The justification of this book is the need of it. It is ridiculous that there should be nothing easily accessible about such writers as Edith Wharton, Ellen Glasgow, Kathleen Norris, Mary Johnston, Mary S. Watts, Anna Katharine Green, Clara Louise Burnham, Amelia E. Barr and Edna Ferber. The condensations of _Who’s Who in America_ are dry bones; books on living American writers are all “studies” or compilations of a highly selective sort; their authors want to be revered by posterity as persons of wonderful critical perception and judgment. The authors themselves have not the time to satisfy their readers’ curiosity and their publishers hesitate lest they may not remain their publishers!

And so the literary reporter steps in. Some of the chapters in this book, generally condensed in content, have appeared in the columns of _Books and the Book World_, the literary magazine of _The Sun_, New York, of which he is the editor. In their preparation he has been wonderfully helped by the authors themselves and by other individuals and publishing houses, for which he makes acknowledgment and returns his thanks in a note elsewhere in the book.

ACKNOWLEDGMENT

My indebtedness to various persons and sources is repeatedly made manifest in the text. Only the co-operation of publishers has made possible the preparation of these sketches in a short time. I wish particularly to thank the following for important help:

Houghton Mifflin Company and Mr. Roger L. Scaife and Mrs. Helen Bishop-Dennis for material on Mary Roberts Rinehart, Eleanor H. Porter, Kate Douglas Wiggin, Mary Johnston, Mary Austin, Willa Sibert Cather, Clara Louise Burnham and Demetra Vaka.

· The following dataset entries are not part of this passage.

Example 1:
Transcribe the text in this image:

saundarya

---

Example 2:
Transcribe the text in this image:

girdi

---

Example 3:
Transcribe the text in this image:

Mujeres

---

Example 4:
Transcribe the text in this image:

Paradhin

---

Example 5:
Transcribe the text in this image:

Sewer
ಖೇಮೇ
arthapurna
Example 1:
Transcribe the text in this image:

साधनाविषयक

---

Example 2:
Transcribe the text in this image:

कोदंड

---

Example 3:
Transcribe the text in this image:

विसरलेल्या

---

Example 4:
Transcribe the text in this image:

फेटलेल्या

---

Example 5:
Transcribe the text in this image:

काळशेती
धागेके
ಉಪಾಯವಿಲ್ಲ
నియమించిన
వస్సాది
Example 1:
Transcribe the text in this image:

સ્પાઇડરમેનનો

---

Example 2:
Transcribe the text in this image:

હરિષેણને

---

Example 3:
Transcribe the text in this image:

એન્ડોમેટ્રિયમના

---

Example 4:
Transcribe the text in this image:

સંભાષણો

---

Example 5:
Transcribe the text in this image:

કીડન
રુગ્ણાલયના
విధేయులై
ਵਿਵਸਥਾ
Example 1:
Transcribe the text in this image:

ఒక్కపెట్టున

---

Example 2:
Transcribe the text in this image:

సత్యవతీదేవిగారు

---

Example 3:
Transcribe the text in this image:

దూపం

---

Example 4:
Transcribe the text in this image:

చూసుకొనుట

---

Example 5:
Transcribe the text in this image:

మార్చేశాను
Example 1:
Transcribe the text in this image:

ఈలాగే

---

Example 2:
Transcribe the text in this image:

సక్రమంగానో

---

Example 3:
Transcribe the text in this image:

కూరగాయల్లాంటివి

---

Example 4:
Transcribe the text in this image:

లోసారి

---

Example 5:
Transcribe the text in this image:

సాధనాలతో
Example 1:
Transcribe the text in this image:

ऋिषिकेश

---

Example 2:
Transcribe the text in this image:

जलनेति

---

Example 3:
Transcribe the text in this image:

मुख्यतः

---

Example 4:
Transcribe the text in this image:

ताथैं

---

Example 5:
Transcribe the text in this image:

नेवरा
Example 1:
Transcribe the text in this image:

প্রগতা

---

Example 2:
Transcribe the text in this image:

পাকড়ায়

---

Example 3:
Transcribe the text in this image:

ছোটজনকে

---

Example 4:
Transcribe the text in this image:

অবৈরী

Doubleday, Page & Company and Mr. Harry E. Maule for material on Ellen Glasgow, Kathleen Norris, Gene Stratton-Porter, Corra Harris, Helen R. Martin, Sophie Kerr, Marjorie Benton Cooke, Grace S. Richmond and Harriet T. Comstock.

The Macmillan Company and Mr. Harold S. Latham for material on Alice Brown and Mary S. Watts and Zona Gale.

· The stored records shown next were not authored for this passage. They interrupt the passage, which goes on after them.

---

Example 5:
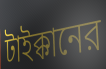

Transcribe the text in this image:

টাইক্কানের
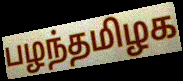
பழந்தமிழக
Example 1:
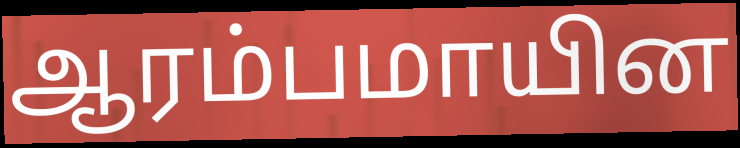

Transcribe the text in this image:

ஆரம்பமாயின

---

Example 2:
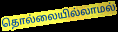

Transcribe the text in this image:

தொல்லையில்லாமல்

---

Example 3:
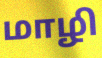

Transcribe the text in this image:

மாழி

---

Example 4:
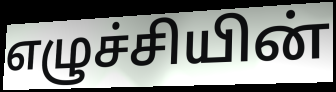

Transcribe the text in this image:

எழுச்சியின்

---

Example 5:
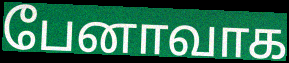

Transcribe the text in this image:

பேனாவாக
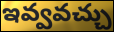
ఇవ్వవచ్చు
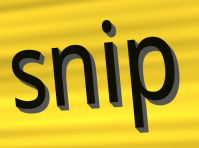
snip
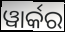
ୱାର୍କର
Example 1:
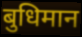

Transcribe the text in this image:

बुधिमान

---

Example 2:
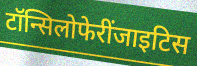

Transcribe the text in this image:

टॉन्सिलोफेरींजाइटिस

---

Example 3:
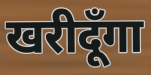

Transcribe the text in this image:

खरीदूँगा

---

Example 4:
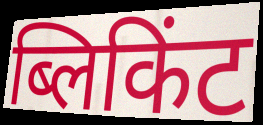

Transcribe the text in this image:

ब्लिकिंट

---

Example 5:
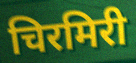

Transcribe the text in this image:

चिरमिरी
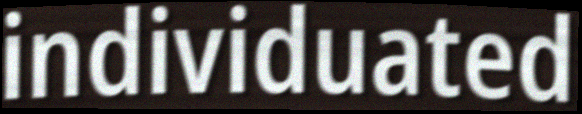
individuated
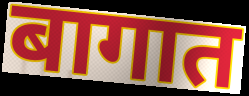
बागात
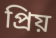
প্ৰিয়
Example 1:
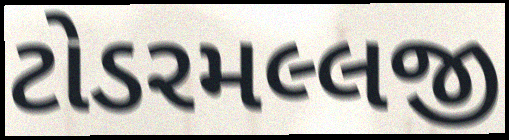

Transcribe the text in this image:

ટોડરમલ્લજી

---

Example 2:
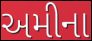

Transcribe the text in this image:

અમીના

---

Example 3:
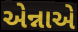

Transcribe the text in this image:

એન્નાએ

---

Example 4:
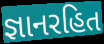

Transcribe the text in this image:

જ્ઞાનરહિત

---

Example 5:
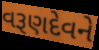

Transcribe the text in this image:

વરૂણદેવને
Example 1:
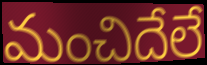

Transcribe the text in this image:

మంచిదేలే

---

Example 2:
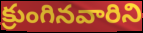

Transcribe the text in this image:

క్రుంగినవారిని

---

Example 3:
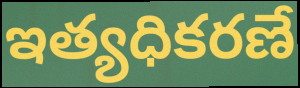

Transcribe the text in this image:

ఇత్యధికరణే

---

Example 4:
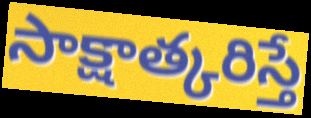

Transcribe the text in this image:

సాక్షాత్కరిస్తే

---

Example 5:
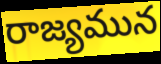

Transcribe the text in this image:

రాజ్యమున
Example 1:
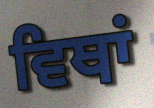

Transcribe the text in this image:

ਵਿਥਾਂ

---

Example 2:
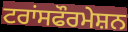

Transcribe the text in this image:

ਟਰਾਂਸਫੌਰਮੇਸ਼ਨ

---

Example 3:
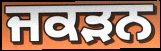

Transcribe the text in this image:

ਜਕੜਨ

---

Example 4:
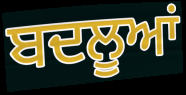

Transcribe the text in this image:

ਬਦਲੂਆਂ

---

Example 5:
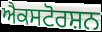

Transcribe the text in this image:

ਐਕਸਟੋਰਸ਼ਨ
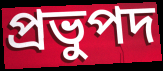
প্রভুপদ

Harper & Brothers and Miss Hesper Le Gallienne for material on Gertrude Atherton, Margaret Deland and Mary E. Wilkins Freeman.

The Century Company for material on Alice Hegan Rice, Alice Duer Miller and Eleanor Hallowell Abbott.

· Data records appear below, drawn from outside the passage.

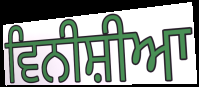
ਵਿਨੀਸ਼ੀਆ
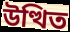
উত্থিত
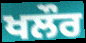
ਖਲੌਰ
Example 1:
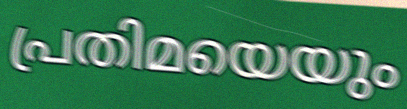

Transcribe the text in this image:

പ്രതിമയെയും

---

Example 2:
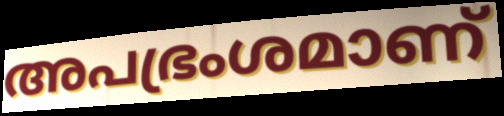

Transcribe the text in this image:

അപഭ്രംശമാണ്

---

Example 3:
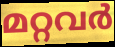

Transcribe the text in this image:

മറ്റവർ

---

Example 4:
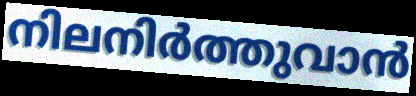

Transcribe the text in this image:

നിലനിർത്തുവാൻ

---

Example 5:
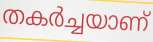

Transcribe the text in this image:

തകർച്ചയാണ്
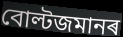
বোল্টজমানৰ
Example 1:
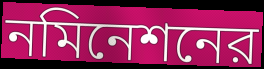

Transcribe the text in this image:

নমিনেশনের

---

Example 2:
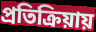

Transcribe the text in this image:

প্রতিক্রিয়ায়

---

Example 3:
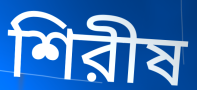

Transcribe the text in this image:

শিরীষ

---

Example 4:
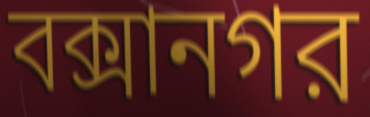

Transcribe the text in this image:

বক্সানগর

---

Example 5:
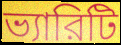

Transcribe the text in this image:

ভ্যারিটি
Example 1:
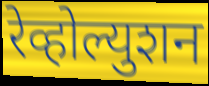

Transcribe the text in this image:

रेव्होल्युशन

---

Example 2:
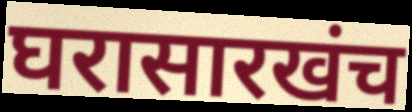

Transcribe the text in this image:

घरासारखंच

Frederick A. Stokes Company and Mr. William Morrow for material on Gertrude Atherton, Edna Ferber, Honoré Willsie and Frances Hodgson Burnett.

Dodd, Mead & Company for material on Anna Katharine Green, Gertrude Atherton, Mary E. Wilkins Freeman and Eleanor Hallowell Abbott.

Henry Holt & Company and Miss Ellen Knowles Eayrs for material on Dorothy Canfield Fisher.

Charles Scribner’s Sons for material on Edith Wharton.

Little, Brown & Company for material on Mary E. Waller.